While insect activity is quiet in the Midwest in winter, various species can easily hitch rides indoors, with the elongate hemlock scale among those with a Christmas connection. The picturesque Blue Ridge Mountains of western North Carolina provide ideal habitat for Fraser firs, one of the most popular species of Christmas trees. North Carolina farmers grow approximately one-quarter of all the Christmas trees sold in the U.S. each year, and with elongate hemlock scale established in that state, it increases the risk of movement of this invasive insect around the country.

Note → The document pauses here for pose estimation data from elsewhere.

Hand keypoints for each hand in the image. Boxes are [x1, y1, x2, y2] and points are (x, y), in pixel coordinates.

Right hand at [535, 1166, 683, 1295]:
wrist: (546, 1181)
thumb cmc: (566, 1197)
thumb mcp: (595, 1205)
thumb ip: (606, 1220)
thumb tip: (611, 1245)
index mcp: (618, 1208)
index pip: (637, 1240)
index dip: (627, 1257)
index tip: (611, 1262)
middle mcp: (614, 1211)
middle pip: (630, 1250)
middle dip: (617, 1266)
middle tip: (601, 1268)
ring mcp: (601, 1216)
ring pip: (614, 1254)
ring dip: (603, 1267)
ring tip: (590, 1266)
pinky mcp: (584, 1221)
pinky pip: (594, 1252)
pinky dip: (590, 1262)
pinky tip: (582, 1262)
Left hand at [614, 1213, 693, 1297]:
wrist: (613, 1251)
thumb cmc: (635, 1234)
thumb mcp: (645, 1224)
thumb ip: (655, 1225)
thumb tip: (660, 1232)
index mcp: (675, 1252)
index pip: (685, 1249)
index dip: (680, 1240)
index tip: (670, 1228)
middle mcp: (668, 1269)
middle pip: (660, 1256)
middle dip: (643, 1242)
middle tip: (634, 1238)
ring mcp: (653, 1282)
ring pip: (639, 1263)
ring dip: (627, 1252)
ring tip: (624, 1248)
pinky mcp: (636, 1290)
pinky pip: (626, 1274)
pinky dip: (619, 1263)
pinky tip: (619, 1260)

Elongate hemlock scales look unusual as far as insects go. These insects have traded mobility for defense — they hunker down on plants and produce a waxy coating which helps protect them from predators and parasites. As a result, they aren't easily recognizable as insects since the usual signs of segmentation — body regions, legs, antennae — are not readily visible. Instead, these insects have a vague, oblong appearance.
Adult females are small (just under one-tenth of an inch long) and are covered with a waxy brownish coating. They are typically found on the undersides of needles. Males are slightly smaller and develop beneath pale whitish coverings. Mature males do emerge with wings but are weak fliers and travel short distances to mate with the wingless, immobile females.

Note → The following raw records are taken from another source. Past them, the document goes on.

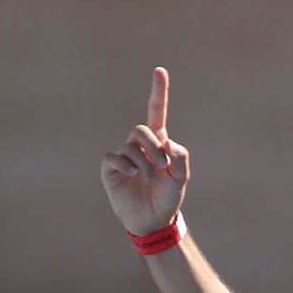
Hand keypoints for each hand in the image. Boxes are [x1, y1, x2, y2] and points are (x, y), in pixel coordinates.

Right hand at [100, 67, 189, 234]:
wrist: (153, 221)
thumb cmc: (167, 199)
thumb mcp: (180, 178)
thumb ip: (180, 158)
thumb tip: (167, 142)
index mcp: (157, 144)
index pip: (156, 112)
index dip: (158, 92)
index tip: (160, 71)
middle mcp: (139, 146)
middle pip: (141, 129)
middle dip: (153, 145)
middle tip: (162, 166)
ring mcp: (124, 156)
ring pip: (131, 146)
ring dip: (144, 163)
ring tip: (152, 179)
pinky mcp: (111, 169)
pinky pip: (114, 157)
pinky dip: (125, 164)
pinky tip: (132, 174)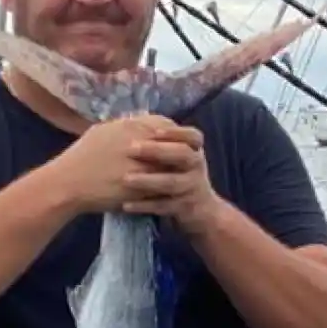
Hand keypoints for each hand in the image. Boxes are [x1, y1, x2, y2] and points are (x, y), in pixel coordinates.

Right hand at [49, 115, 203, 216]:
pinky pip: (162, 188)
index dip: (176, 133)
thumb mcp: (101, 132)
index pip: (167, 126)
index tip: (178, 140)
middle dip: (184, 152)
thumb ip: (123, 126)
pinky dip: (167, 190)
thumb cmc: (80, 157)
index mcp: (132, 127)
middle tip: (187, 160)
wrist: (68, 183)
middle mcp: (141, 143)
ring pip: (172, 167)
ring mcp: (142, 166)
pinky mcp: (140, 188)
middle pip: (176, 144)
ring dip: (179, 172)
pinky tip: (168, 193)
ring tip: (180, 177)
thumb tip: (136, 122)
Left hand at [120, 123, 225, 239]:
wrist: (200, 210)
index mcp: (194, 150)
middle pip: (182, 154)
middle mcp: (196, 167)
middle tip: (131, 148)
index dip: (174, 132)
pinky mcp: (183, 208)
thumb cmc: (181, 175)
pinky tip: (125, 205)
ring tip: (125, 179)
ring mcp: (191, 188)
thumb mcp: (178, 156)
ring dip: (148, 180)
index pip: (192, 136)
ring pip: (171, 182)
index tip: (153, 131)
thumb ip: (163, 141)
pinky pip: (163, 206)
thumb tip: (137, 118)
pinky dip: (144, 205)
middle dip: (158, 150)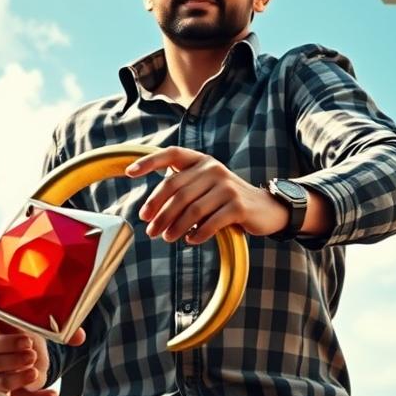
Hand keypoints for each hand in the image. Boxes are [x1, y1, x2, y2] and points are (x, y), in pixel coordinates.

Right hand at [0, 280, 85, 395]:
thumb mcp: (33, 319)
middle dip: (5, 345)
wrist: (30, 354)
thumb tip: (78, 336)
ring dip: (14, 371)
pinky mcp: (1, 388)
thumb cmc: (24, 329)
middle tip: (28, 343)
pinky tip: (53, 393)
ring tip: (34, 366)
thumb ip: (52, 321)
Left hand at [125, 146, 288, 243]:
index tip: (129, 173)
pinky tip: (189, 241)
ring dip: (174, 226)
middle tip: (150, 229)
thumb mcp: (206, 186)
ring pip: (191, 209)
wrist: (266, 208)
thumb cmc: (226, 200)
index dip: (150, 162)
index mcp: (202, 161)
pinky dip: (196, 234)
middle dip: (159, 211)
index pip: (172, 154)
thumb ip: (184, 188)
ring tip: (166, 238)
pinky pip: (210, 223)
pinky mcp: (238, 207)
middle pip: (177, 190)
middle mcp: (213, 169)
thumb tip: (151, 211)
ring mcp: (227, 187)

Under their protective coatings, elongate hemlock scales use needle-like mouthparts to suck fluids from plants. With their small size, damage occurs when large numbers of individuals infest plants. Their waxy coverings also limit the effectiveness of insecticides, making the species a challenging pest to control if they become established.
Because elongate hemlock scale was detected in Wisconsin in Christmas trees and other holiday decorations in 2019, a key objective at this point is to prevent this insect from getting a foothold in the state. By all means, holiday decorations can be kept up and enjoyed, but when these materials are removed, there are important ways to help prevent the species from becoming established in Wisconsin.
First, if a Christmas tree or natural wreaths, garlands or other decorations are from a local tree farm or elsewhere in Wisconsin, no special precautions are needed for elongate hemlock scale. Because the species is not established in the state, these materials can be removed as usual at the end of the holiday season.
If a Christmas tree or natural wreaths, garlands, or other decorations are from a big box store, grocery store or similar vendor, or if the origins of these materials are unclear, it is advised to check these materials for signs of elongate hemlock scale (i.e., brown spots on the undersides of needles). The Department of Agriculture, Trade and Consumer Protection is advising that infested or suspect materials preferably be burned (the state Department of Natural Resources provides information about burn permits and restrictions). Alternatively, such materials can be bagged and discarded as waste. Infested or suspect materials should not be composted or used for wildlife habitat in the yard.